The answer must repeat every record exactly, with all pictures omitted.

Given data Block Start

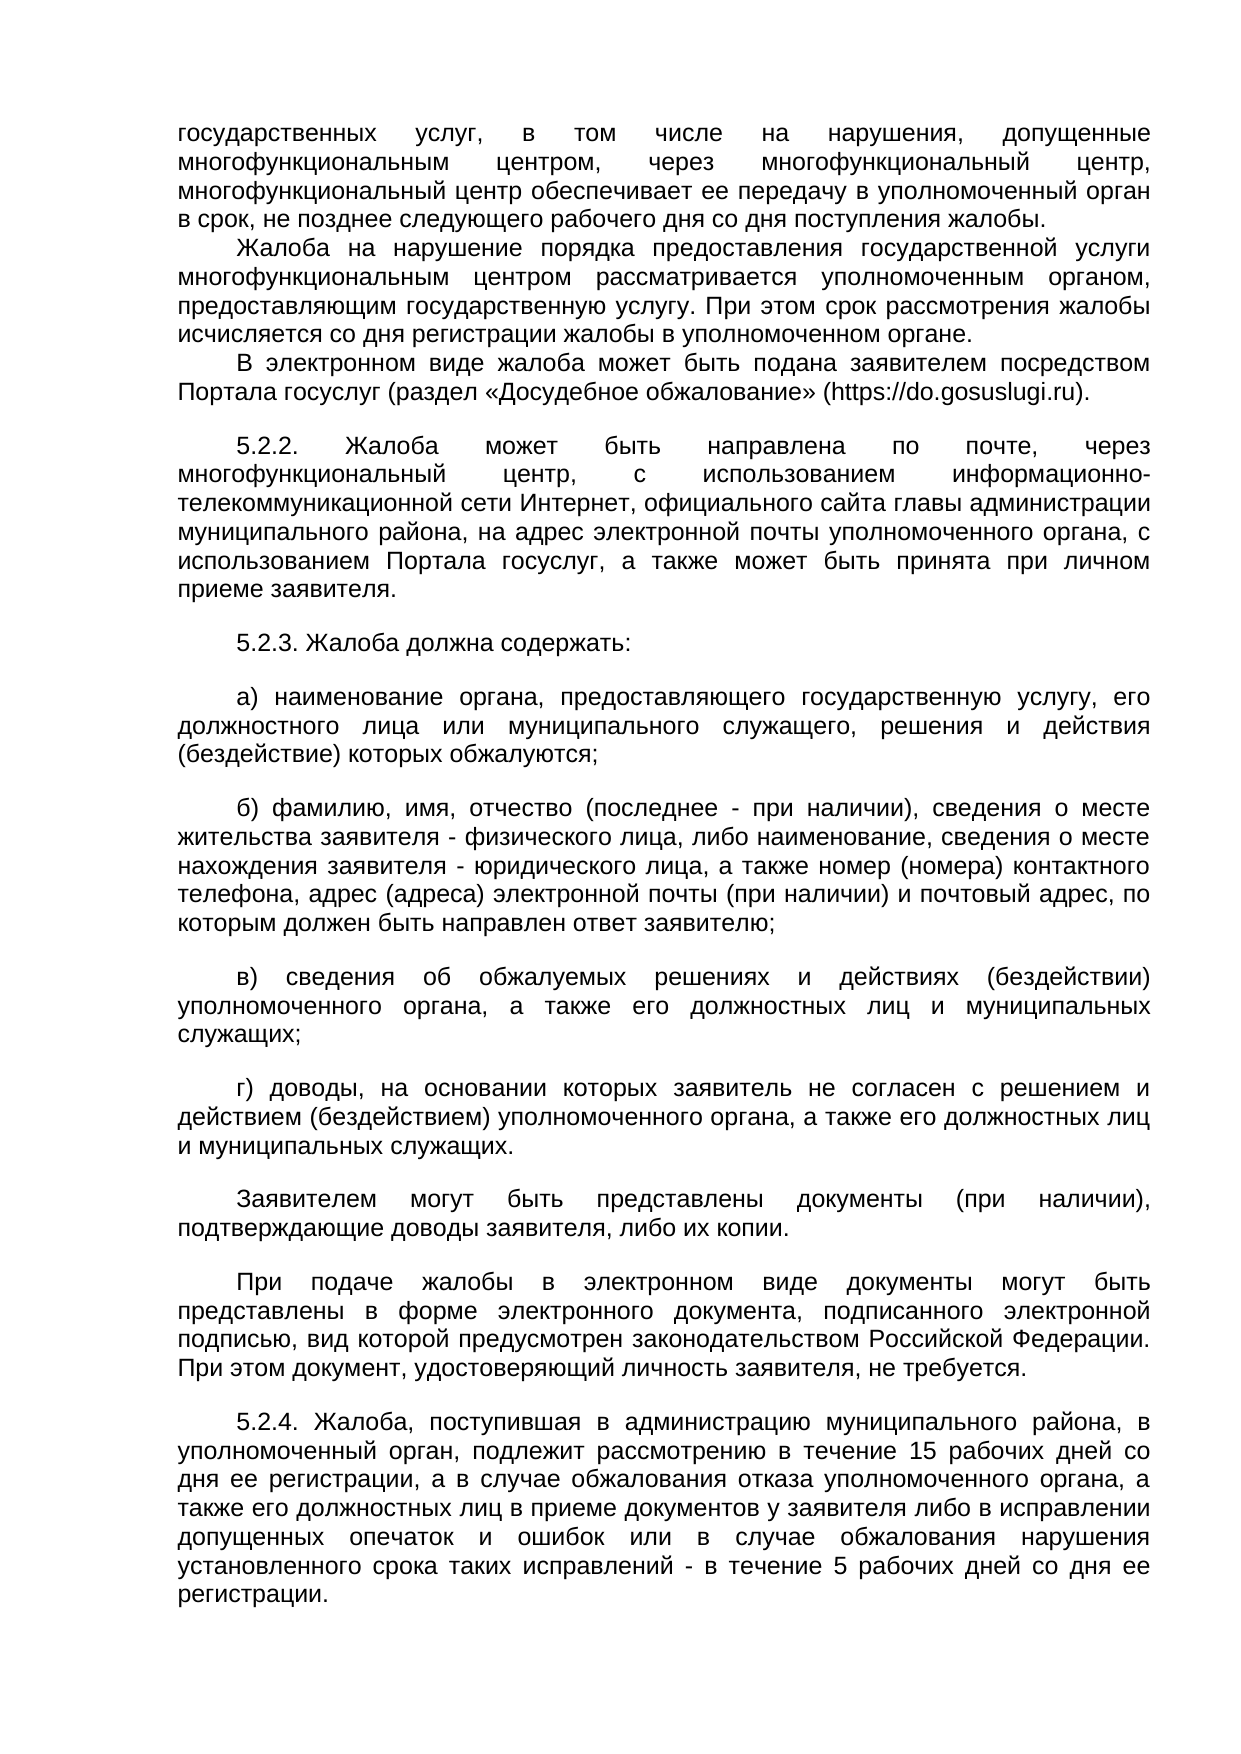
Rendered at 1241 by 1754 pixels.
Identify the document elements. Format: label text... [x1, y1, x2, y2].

text 5.2.2. Жалоба может быть направлена по почте, через многофункциональный центр, с использованием информационно-телекоммуникационной сети Интернет, официального сайта главы администрации муниципального района, на адрес электронной почты уполномоченного органа, с использованием Портала госуслуг, а также может быть принята при личном приеме заявителя. [177, 431, 1152, 603]
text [177, 118, 1152, 233]
text Жалоба на нарушение порядка предоставления государственной услуги многофункциональным центром рассматривается уполномоченным органом, предоставляющим государственную услугу. При этом срок рассмотрения жалобы исчисляется со дня регистрации жалобы в уполномоченном органе. [177, 233, 1152, 348]
text 5.2.4. Жалоба, поступившая в администрацию муниципального района, в уполномоченный орган, подлежит рассмотрению в течение 15 рабочих дней со дня ее регистрации, а в случае обжалования отказа уполномоченного органа, а также его должностных лиц в приеме документов у заявителя либо в исправлении допущенных опечаток и ошибок или в случае обжалования нарушения установленного срока таких исправлений - в течение 5 рабочих дней со дня ее регистрации. [177, 1407, 1152, 1608]
text в) сведения об обжалуемых решениях и действиях (бездействии) уполномоченного органа, а также его должностных лиц и муниципальных служащих; [177, 962, 1152, 1048]
text 5.2.3. Жалоба должна содержать: [177, 628, 1152, 657]
text Заявителем могут быть представлены документы (при наличии), подтверждающие доводы заявителя, либо их копии. [177, 1184, 1152, 1242]
text б) фамилию, имя, отчество (последнее - при наличии), сведения о месте жительства заявителя - физического лица, либо наименование, сведения о месте нахождения заявителя - юридического лица, а также номер (номера) контактного телефона, адрес (адреса) электронной почты (при наличии) и почтовый адрес, по которым должен быть направлен ответ заявителю; [177, 793, 1152, 937]
text В электронном виде жалоба может быть подана заявителем посредством Портала госуслуг (раздел «Досудебное обжалование» (https://do.gosuslugi.ru). [177, 348, 1152, 406]
text При подаче жалобы в электронном виде документы могут быть представлены в форме электронного документа, подписанного электронной подписью, вид которой предусмотрен законодательством Российской Федерации. При этом документ, удостоверяющий личность заявителя, не требуется. [177, 1267, 1152, 1382]
text а) наименование органа, предоставляющего государственную услугу, его должностного лица или муниципального служащего, решения и действия (бездействие) которых обжалуются; [177, 682, 1152, 768]
text г) доводы, на основании которых заявитель не согласен с решением и действием (бездействием) уполномоченного органа, а также его должностных лиц и муниципальных служащих. [177, 1073, 1152, 1159]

Given data Block End

→ **Task result**
Rendered at 1241 by 1754 pixels.
Identify the document elements. Format: label text... [x1, y1, x2, y2].

text 5.2.2. Жалоба может быть направлена по почте, через многофункциональный центр, с использованием информационно-телекоммуникационной сети Интернет, официального сайта главы администрации муниципального района, на адрес электронной почты уполномоченного органа, с использованием Портала госуслуг, а также может быть принята при личном приеме заявителя. [177, 431, 1152, 603]
text [177, 118, 1152, 233]
text Жалоба на нарушение порядка предоставления государственной услуги многофункциональным центром рассматривается уполномоченным органом, предоставляющим государственную услугу. При этом срок рассмотрения жалобы исчисляется со дня регистрации жалобы в уполномоченном органе. [177, 233, 1152, 348]
text 5.2.4. Жалоба, поступившая в администрацию муниципального района, в уполномоченный орган, подлежит рассмотрению в течение 15 рабочих дней со дня ее регистрации, а в случае обжалования отказа уполномоченного органа, а также его должностных лиц в приеме документов у заявителя либо в исправлении допущенных опечаток и ошибок или в случае обжалования нарушения установленного срока таких исправлений - в течение 5 рабочих дней со дня ее регистрации. [177, 1407, 1152, 1608]
text в) сведения об обжалуемых решениях и действиях (бездействии) уполномоченного органа, а также его должностных лиц и муниципальных служащих; [177, 962, 1152, 1048]
text 5.2.3. Жалоба должна содержать: [177, 628, 1152, 657]
text Заявителем могут быть представлены документы (при наличии), подтверждающие доводы заявителя, либо их копии. [177, 1184, 1152, 1242]
text б) фамилию, имя, отчество (последнее - при наличии), сведения о месте жительства заявителя - физического лица, либо наименование, сведения о месте нахождения заявителя - юридического лица, а также номер (номера) контактного телефона, адрес (адреса) электронной почты (при наличии) и почтовый адрес, по которым должен быть направлен ответ заявителю; [177, 793, 1152, 937]
text В электронном виде жалоба может быть подана заявителем посредством Портала госуслуг (раздел «Досудебное обжалование» (https://do.gosuslugi.ru). [177, 348, 1152, 406]
text При подаче жалобы в электронном виде документы могут быть представлены в форме электронного документа, подписанного электронной подписью, вид которой предусмотрен законодательством Российской Федерации. При этом документ, удостоверяющий личность заявителя, не требуется. [177, 1267, 1152, 1382]
text а) наименование органа, предоставляющего государственную услугу, его должностного лица или муниципального служащего, решения и действия (бездействие) которых обжалуются; [177, 682, 1152, 768]
text г) доводы, на основании которых заявитель не согласен с решением и действием (бездействием) уполномоченного органа, а также его должностных лиц и муниципальных служащих. [177, 1073, 1152, 1159]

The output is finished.